Explicit softmax calculation faster than built-in method?

Hi,

I need to calculate the softmax of a large, high-rank tensor and the built-in method seems significantly slower than explicitly calculating it. I measured the speeds using torch.autograd.profiler and am using a single K80 for calculations.

Built-in:

X = torch.randn((1000, 10, 100, 100)).to('cuda')
with torch.autograd.profiler.profile(use_cuda=True) as prof:
    S = X.softmax(-1)

Explicit:

X = torch.randn((1000, 10, 100, 100)).to('cuda')
with torch.autograd.profiler.profile(use_cuda=True) as prof:
    S = X.exp()
    S = S / S.sum(-1, keepdim=True)

Here’s the profiler output for both (top: built-in, bottom: explicit)

The results are the same (up to some precision errors) for the same input.

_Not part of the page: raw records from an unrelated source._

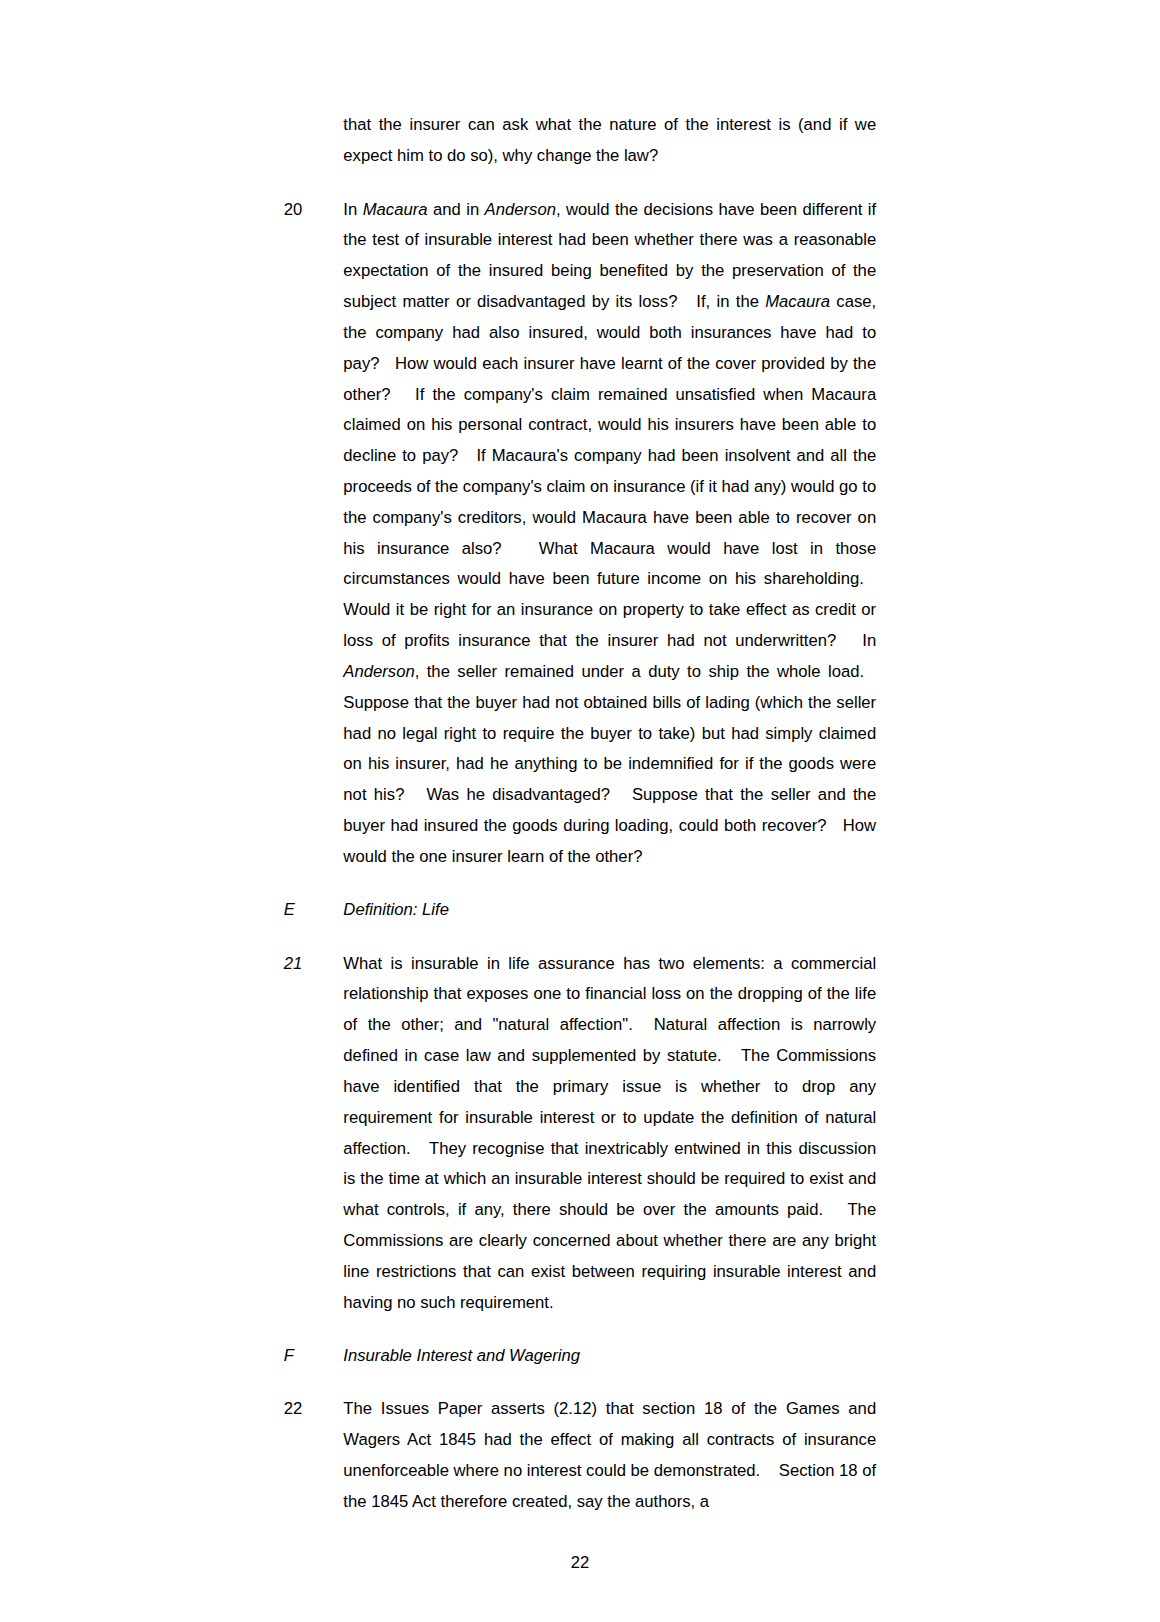that the insurer can ask what the nature of the interest is (and if we expect him to do so), why change the law?
20 In Macaura and in Anderson, would the decisions have been different if the test of insurable interest had been whether there was a reasonable expectation of the insured being benefited by the preservation of the subject matter or disadvantaged by its loss? If, in the Macaura case, the company had also insured, would both insurances have had to pay? How would each insurer have learnt of the cover provided by the other? If the company's claim remained unsatisfied when Macaura claimed on his personal contract, would his insurers have been able to decline to pay? If Macaura's company had been insolvent and all the proceeds of the company's claim on insurance (if it had any) would go to the company's creditors, would Macaura have been able to recover on his insurance also? What Macaura would have lost in those circumstances would have been future income on his shareholding. Would it be right for an insurance on property to take effect as credit or loss of profits insurance that the insurer had not underwritten? In Anderson, the seller remained under a duty to ship the whole load. Suppose that the buyer had not obtained bills of lading (which the seller had no legal right to require the buyer to take) but had simply claimed on his insurer, had he anything to be indemnified for if the goods were not his? Was he disadvantaged? Suppose that the seller and the buyer had insured the goods during loading, could both recover? How would the one insurer learn of the other?
EDefinition: Life
21 What is insurable in life assurance has two elements: a commercial relationship that exposes one to financial loss on the dropping of the life of the other; and "natural affection". Natural affection is narrowly defined in case law and supplemented by statute. The Commissions have identified that the primary issue is whether to drop any requirement for insurable interest or to update the definition of natural affection. They recognise that inextricably entwined in this discussion is the time at which an insurable interest should be required to exist and what controls, if any, there should be over the amounts paid. The Commissions are clearly concerned about whether there are any bright line restrictions that can exist between requiring insurable interest and having no such requirement.
FInsurable Interest and Wagering
22 The Issues Paper asserts (2.12) that section 18 of the Games and Wagers Act 1845 had the effect of making all contracts of insurance unenforceable where no interest could be demonstrated. Section 18 of the 1845 Act therefore created, say the authors, a
22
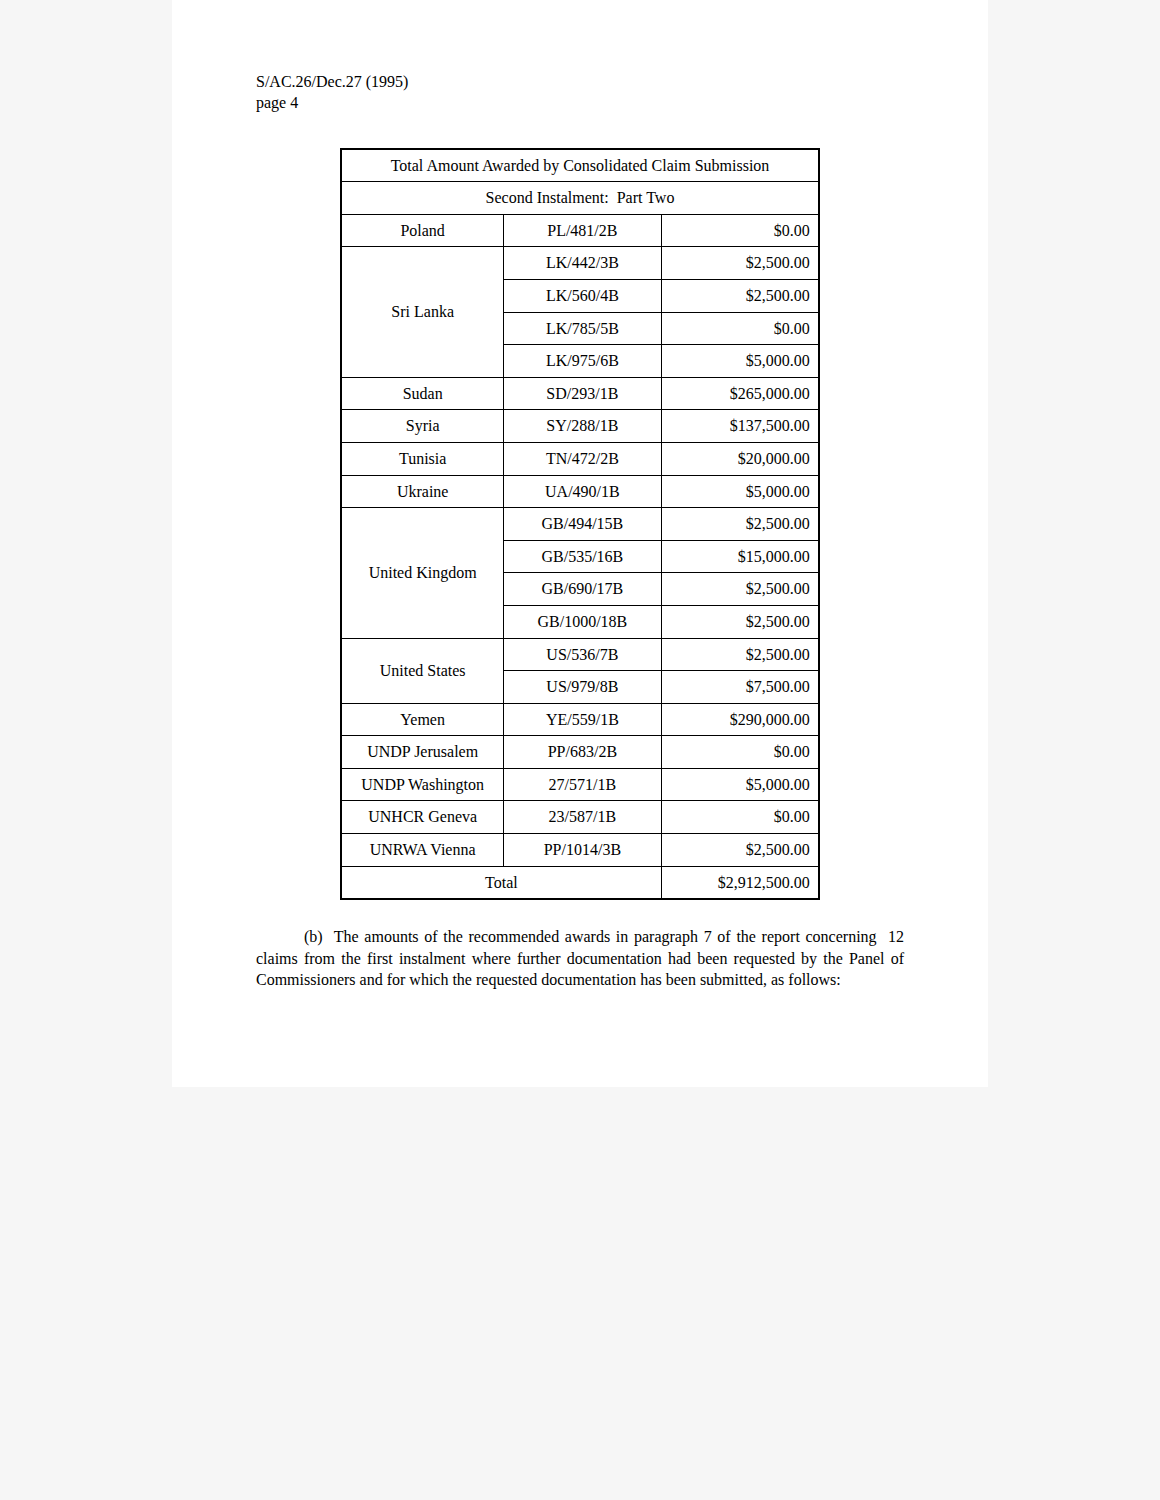S/AC.26/Dec.27 (1995)page 4
| Total Amount Awarded by Consolidated Claim Submission |
| Second Instalment: Part Two |
| Poland | PL/481/2B | $0.00 |
| Sri Lanka | LK/442/3B | $2,500.00 |
| LK/560/4B | $2,500.00 |
| LK/785/5B | $0.00 |
| LK/975/6B | $5,000.00 |
| Sudan | SD/293/1B | $265,000.00 |
| Syria | SY/288/1B | $137,500.00 |
| Tunisia | TN/472/2B | $20,000.00 |
| Ukraine | UA/490/1B | $5,000.00 |
| United Kingdom | GB/494/15B | $2,500.00 |
| GB/535/16B | $15,000.00 |
| GB/690/17B | $2,500.00 |
| GB/1000/18B | $2,500.00 |
| United States | US/536/7B | $2,500.00 |
| US/979/8B | $7,500.00 |
| Yemen | YE/559/1B | $290,000.00 |
| UNDP Jerusalem | PP/683/2B | $0.00 |
| UNDP Washington | 27/571/1B | $5,000.00 |
| UNHCR Geneva | 23/587/1B | $0.00 |
| UNRWA Vienna | PP/1014/3B | $2,500.00 |
| Total | $2,912,500.00 |
(b) The amounts of the recommended awards in paragraph 7 of the report concerning 12 claims from the first instalment where further documentation had been requested by the Panel of Commissioners and for which the requested documentation has been submitted, as follows:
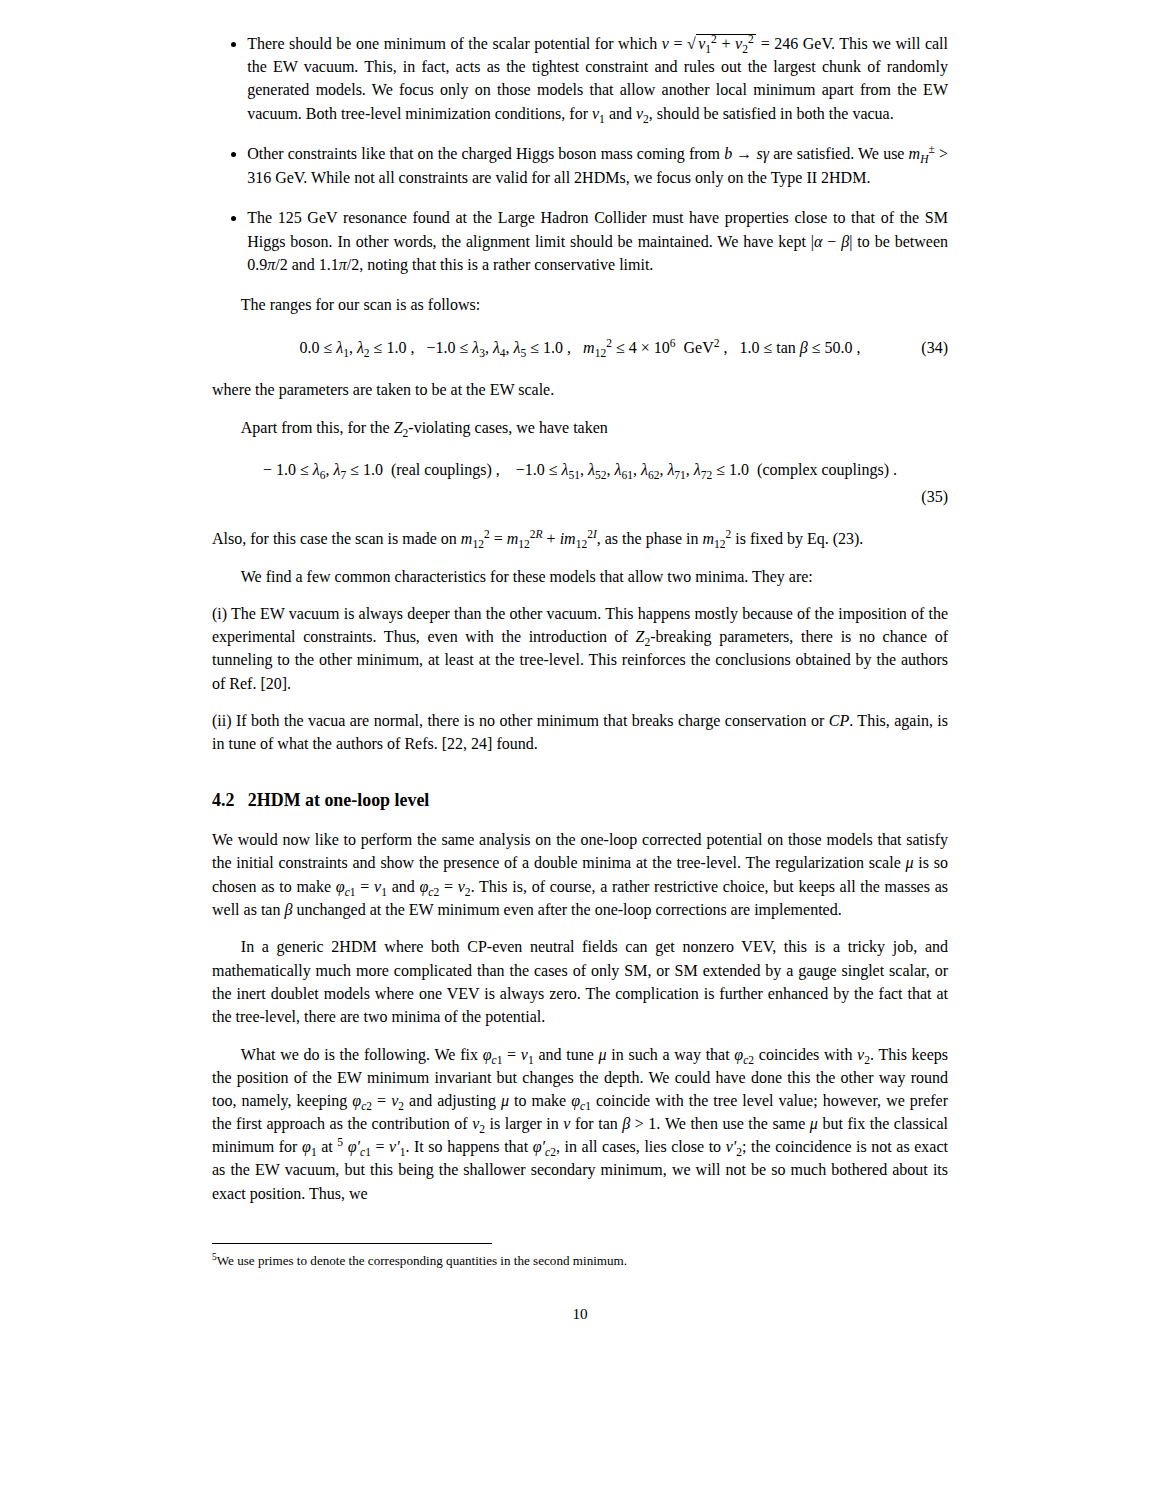There should be one minimum of the scalar potential for which v = √v12 + v22 = 246 GeV. This we will call the EW vacuum. This, in fact, acts as the tightest constraint and rules out the largest chunk of randomly generated models. We focus only on those models that allow another local minimum apart from the EW vacuum. Both tree-level minimization conditions, for v1 and v2, should be satisfied in both the vacua.
Other constraints like that on the charged Higgs boson mass coming from b → sγ are satisfied. We use mH± > 316 GeV. While not all constraints are valid for all 2HDMs, we focus only on the Type II 2HDM.
The 125 GeV resonance found at the Large Hadron Collider must have properties close to that of the SM Higgs boson. In other words, the alignment limit should be maintained. We have kept |α − β| to be between 0.9π/2 and 1.1π/2, noting that this is a rather conservative limit.
The ranges for our scan is as follows:
0.0 ≤ λ1, λ2 ≤ 1.0 , −1.0 ≤ λ3, λ4, λ5 ≤ 1.0 , m122 ≤ 4 × 106 GeV2 , 1.0 ≤ tan β ≤ 50.0 , (34)
where the parameters are taken to be at the EW scale.
Apart from this, for the Z2-violating cases, we have taken
− 1.0 ≤ λ6, λ7 ≤ 1.0 (real couplings) , −1.0 ≤ λ51, λ52, λ61, λ62, λ71, λ72 ≤ 1.0 (complex couplings) .
(35)
Also, for this case the scan is made on m122 = m122R + im122I, as the phase in m122 is fixed by Eq. (23).
We find a few common characteristics for these models that allow two minima. They are:
(i) The EW vacuum is always deeper than the other vacuum. This happens mostly because of the imposition of the experimental constraints. Thus, even with the introduction of Z2-breaking parameters, there is no chance of tunneling to the other minimum, at least at the tree-level. This reinforces the conclusions obtained by the authors of Ref. [20].
(ii) If both the vacua are normal, there is no other minimum that breaks charge conservation or CP. This, again, is in tune of what the authors of Refs. [22, 24] found.
4.2 2HDM at one-loop level
We would now like to perform the same analysis on the one-loop corrected potential on those models that satisfy the initial constraints and show the presence of a double minima at the tree-level. The regularization scale μ is so chosen as to make φc1 = v1 and φc2 = v2. This is, of course, a rather restrictive choice, but keeps all the masses as well as tan β unchanged at the EW minimum even after the one-loop corrections are implemented.
In a generic 2HDM where both CP-even neutral fields can get nonzero VEV, this is a tricky job, and mathematically much more complicated than the cases of only SM, or SM extended by a gauge singlet scalar, or the inert doublet models where one VEV is always zero. The complication is further enhanced by the fact that at the tree-level, there are two minima of the potential.
What we do is the following. We fix φc1 = v1 and tune μ in such a way that φc2 coincides with v2. This keeps the position of the EW minimum invariant but changes the depth. We could have done this the other way round too, namely, keeping φc2 = v2 and adjusting μ to make φc1 coincide with the tree level value; however, we prefer the first approach as the contribution of v2 is larger in v for tan β > 1. We then use the same μ but fix the classical minimum for φ1 at 5 φ′c1 = v′1. It so happens that φ′c2, in all cases, lies close to v′2; the coincidence is not as exact as the EW vacuum, but this being the shallower secondary minimum, we will not be so much bothered about its exact position. Thus, we
5We use primes to denote the corresponding quantities in the second minimum.
10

Am I doing something wrong (either with the calculation or with the profiling)? Or is there some inefficiency in the built-in softmax?

System:

  • Ubuntu 16.04
  • PyTorch 0.4.1
  • CUDA 9.2 / cuDNN 7
  • 1x K80

cc @apaszke for softmax perf.

The naive implementation is numerically unstable. Our builtin involves e.g. computing a max before the actual softmax which might end up being slightly more expensive.

Thanks, that makes sense.

I just did the test again, subtracting the max from X:

X = X - X.max(-1, keepdim=True)[0]
X = X.exp()
X = X / X.sum(-1, keepdim=True)

and I get the same time for the explicit calculation and the builtin version.